Last refreshed: 15 April 2026 · Appears in 1 active topic
Why are France and Britain co-chairing the Hormuz coalition instead of NATO or the US?
Timeline for Elysée
Published announcement of the 17 April conference on 14 April
Iran Conflict 2026: Paris and London convene forty nations- What did the Elysée announce about the Hormuz blockade?
- On 14 April 2026 the Elysée announced that Macron and Starmer would co-chair a video conference of 40+ nations on 17 April to plan a multilateral freedom-of-navigation mission for the Strait of Hormuz.Source: Elysée Palace statement
- Why is France involved in the Hormuz crisis response?

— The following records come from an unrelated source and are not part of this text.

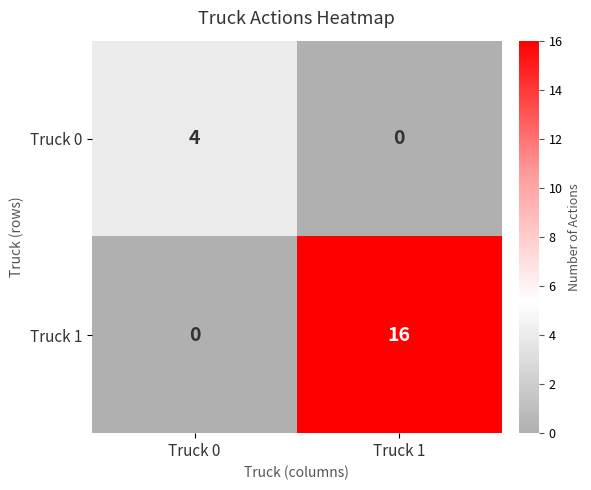

The Truck 1 series shows -6 at Truck 0. True or false?

False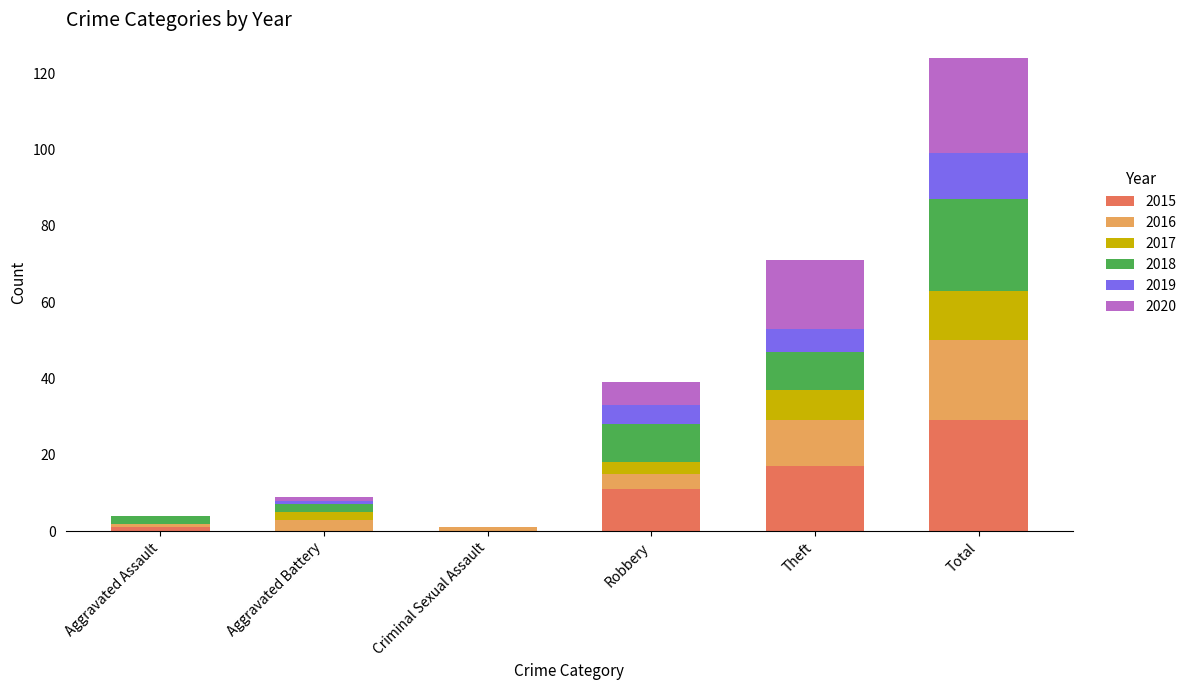

The 2015 series shows 0 at Criminal Sexual Assault. True or false?

True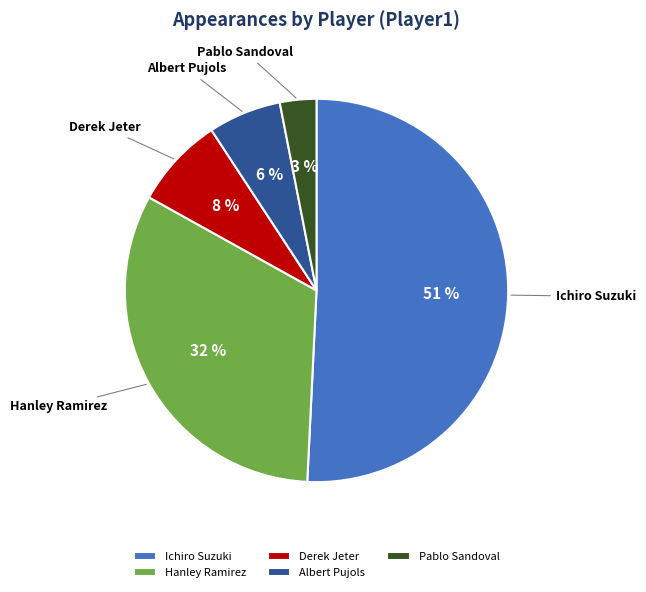

Count the number of slices in the pie.

5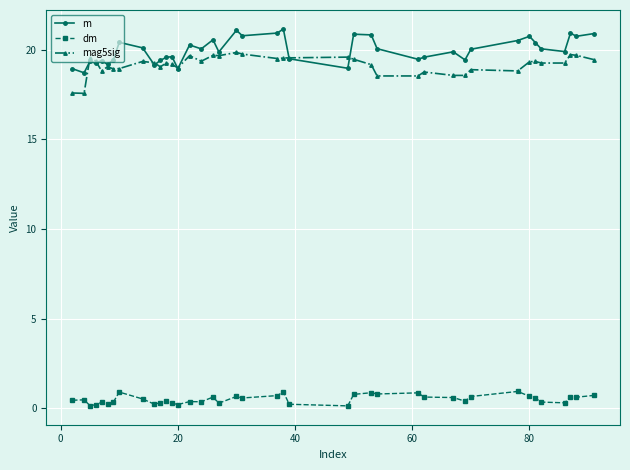

True or false: m has more than 1 points higher than both neighbors.

True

- France, acting through the Elysée, co-convened a 40-nation Coalition with Britain to design a post-war passage regime for Hormuz, reflecting Macron's strategy of building European-led security coalitions independent of NATO command.Source: Elysée Palace statement
- What is the Elysée Palace?
- The Elysée Palace is the official residence and workplace of the President of France, located in Paris's 8th arrondissement and in use since the Fifth Republic was established in 1958.
Background
The Elysée Palace is the official residence and principal workplace of the President of France, located on Rue du Faubourg Saint-Honoré in Paris's 8th arrondissement. On 14 April 2026 it announced that Emmanuel Macron and Keir Starmer would jointly chair a leaders' video conference of over 40 nations on 17 April to design a multilateral freedom-of-navigation mission for the Strait of Hormuz. Senior diplomats were to hold a preparatory call on 16 April. The announcement positioned France as a co-convener of the largest diplomatic response to the Iran conflict yet assembled.
The Élysée has been a site of wartime diplomacy since the First World War. Built in the early eighteenth century and acquired by the French state in 1848, it has housed every president of the Fifth Republic since Charles de Gaulle. Under Macron, it has become a hub for European security diplomacy outside NATO structures, reflecting France's insistence on strategic autonomy. The 2022 Ukraine war saw Macron host multiple calls with Vladimir Putin from the Élysée; the 2026 Iran crisis saw it pivot to Coalition-building with Britain outside The Atlantic alliance's formal command.
The 14 April Hormuz announcement was operationally significant because it went beyond the UK-convened 2 April coordination meeting to propose a physical mission with defined command structure and rules of engagement for post-war passage. France and Britain acting together carries weight with European and Gulf States that might be reluctant to join a US-led operation, and the 40-plus nation frame was designed to give the mission international legal legitimacy rather than the character of a Western enforcement action.